The Riven God stood by her side. “Sometimes my dreams hold little joy.”
Rhinne didn’t respond. Her heart hadn’t calmed from hearing Adder shout her name. More startlingly, it meant that Carmaenos had told the truth when he implied Dore had staged her lover’s death.
“What is your warrior to you?” the Riven God continued. “He will bed you for a while, until he tires of you and finds another. A man such as he lusts for things that fade: women, conquest, battle—of which you are but a prize.”
Rhinne gazed upon the wasteland of a god’s bad mood. Wulfgar had given her a similar lecture about getting involved with warriors. She had listened to that with the patience of wind, but the truth was, though she loved Adder, she couldn’t cage him when she didn’t want to be caged herself. You are a warrior, Wulfgar had told her. Perhaps that was truer than she had realized at the time.

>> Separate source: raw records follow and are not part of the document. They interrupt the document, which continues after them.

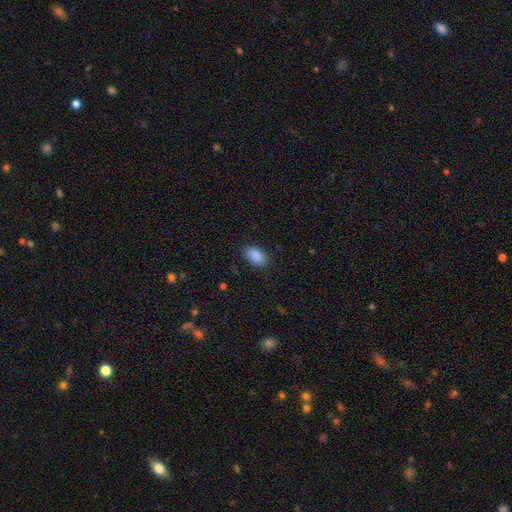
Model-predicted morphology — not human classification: Smooth or featured: smooth — 90% (star or artifact — 8%)
How rounded: in between — 93% (round — 6%)
Merging: none — 86% (minor disturbance — 11%)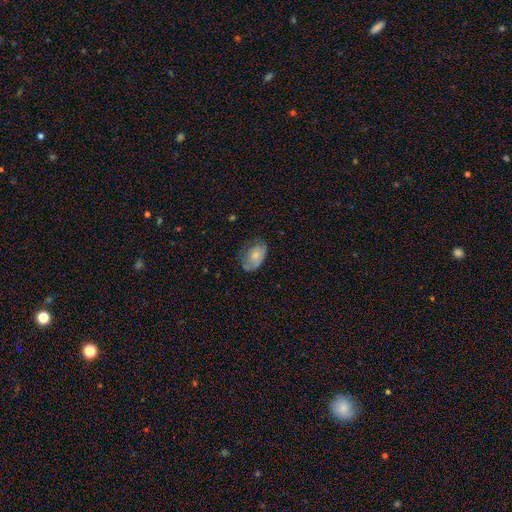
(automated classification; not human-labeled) This appears to be a smooth galaxy with no disk features (61%) that is in between round and cigar-shaped (86%). Merging: none (48%).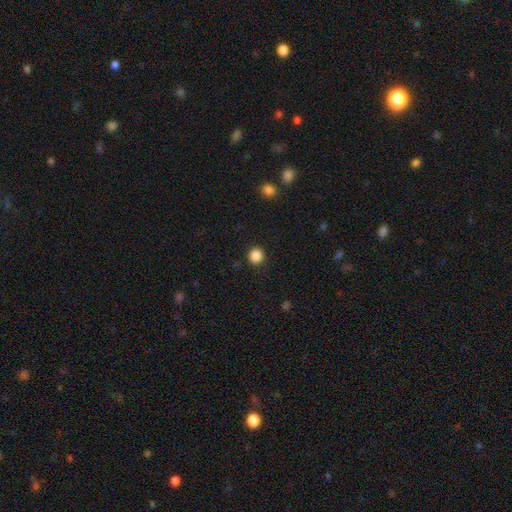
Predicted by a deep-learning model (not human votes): smooth 86%, star or artifact 11%, featured or disk 3%. Down the decision tree: how rounded — round (92%); merging — none (91%).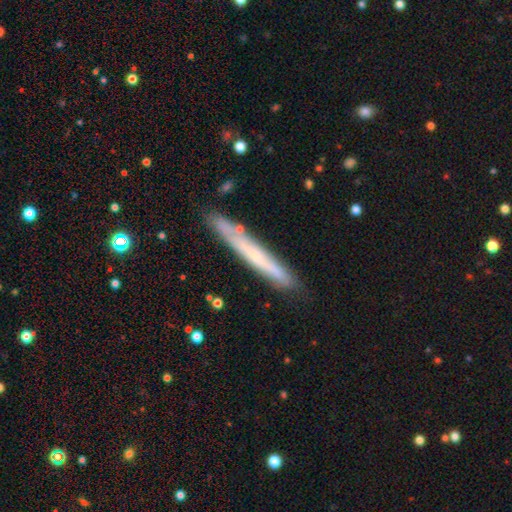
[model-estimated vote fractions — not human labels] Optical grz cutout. It shows a featured or disk galaxy (49%). Merging: none (81%).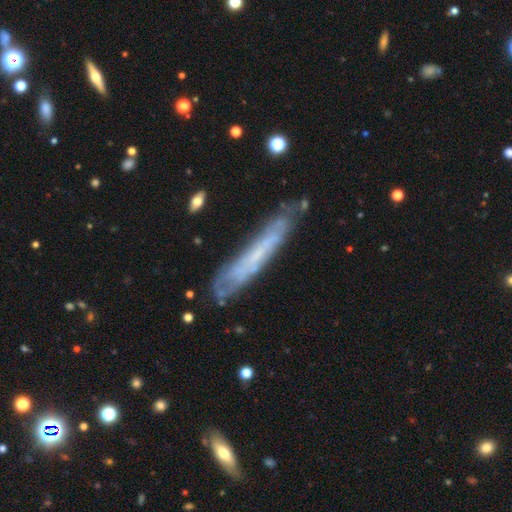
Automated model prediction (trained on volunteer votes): Smooth or featured: featured or disk — 53% (smooth — 39%)
Edge-on disk: yes — 66% (no — 34%)
Merging: none — 70% (minor disturbance — 21%)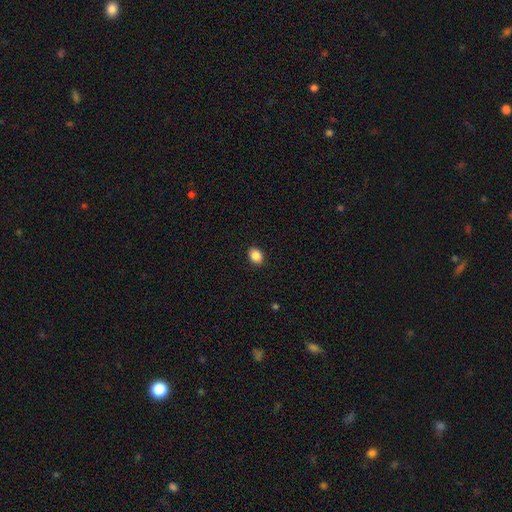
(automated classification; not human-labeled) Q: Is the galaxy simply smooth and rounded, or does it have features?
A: smooth — 88%.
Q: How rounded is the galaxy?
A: in between — 59%.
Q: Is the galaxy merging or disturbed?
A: none — 91%.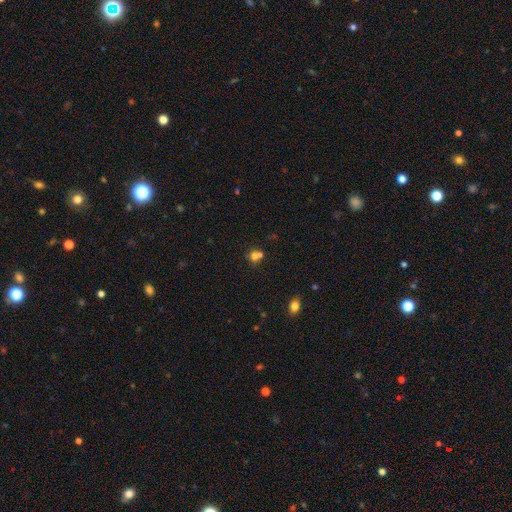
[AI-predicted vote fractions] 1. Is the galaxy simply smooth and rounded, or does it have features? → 66% smooth, 21% star or artifact, 13% featured or disk.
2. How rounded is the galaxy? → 81% round, 18% in between, 1% cigar-shaped.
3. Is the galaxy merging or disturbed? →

“Love and war have pain built into them,” she said.
The landscape shimmered with cool sunshine as it changed into what it had been before the armies of the Riven God destroyed it: vibrant, lush and teeming with life. Light shimmering in his hair, Carmaenos said, “That does not have to be so.”
Rhinne stepped from the outcropping and moved into the forest. Above, something fluttered into the trees with a croak. A raven. Rhinne froze as she noticed a white feather in its tail.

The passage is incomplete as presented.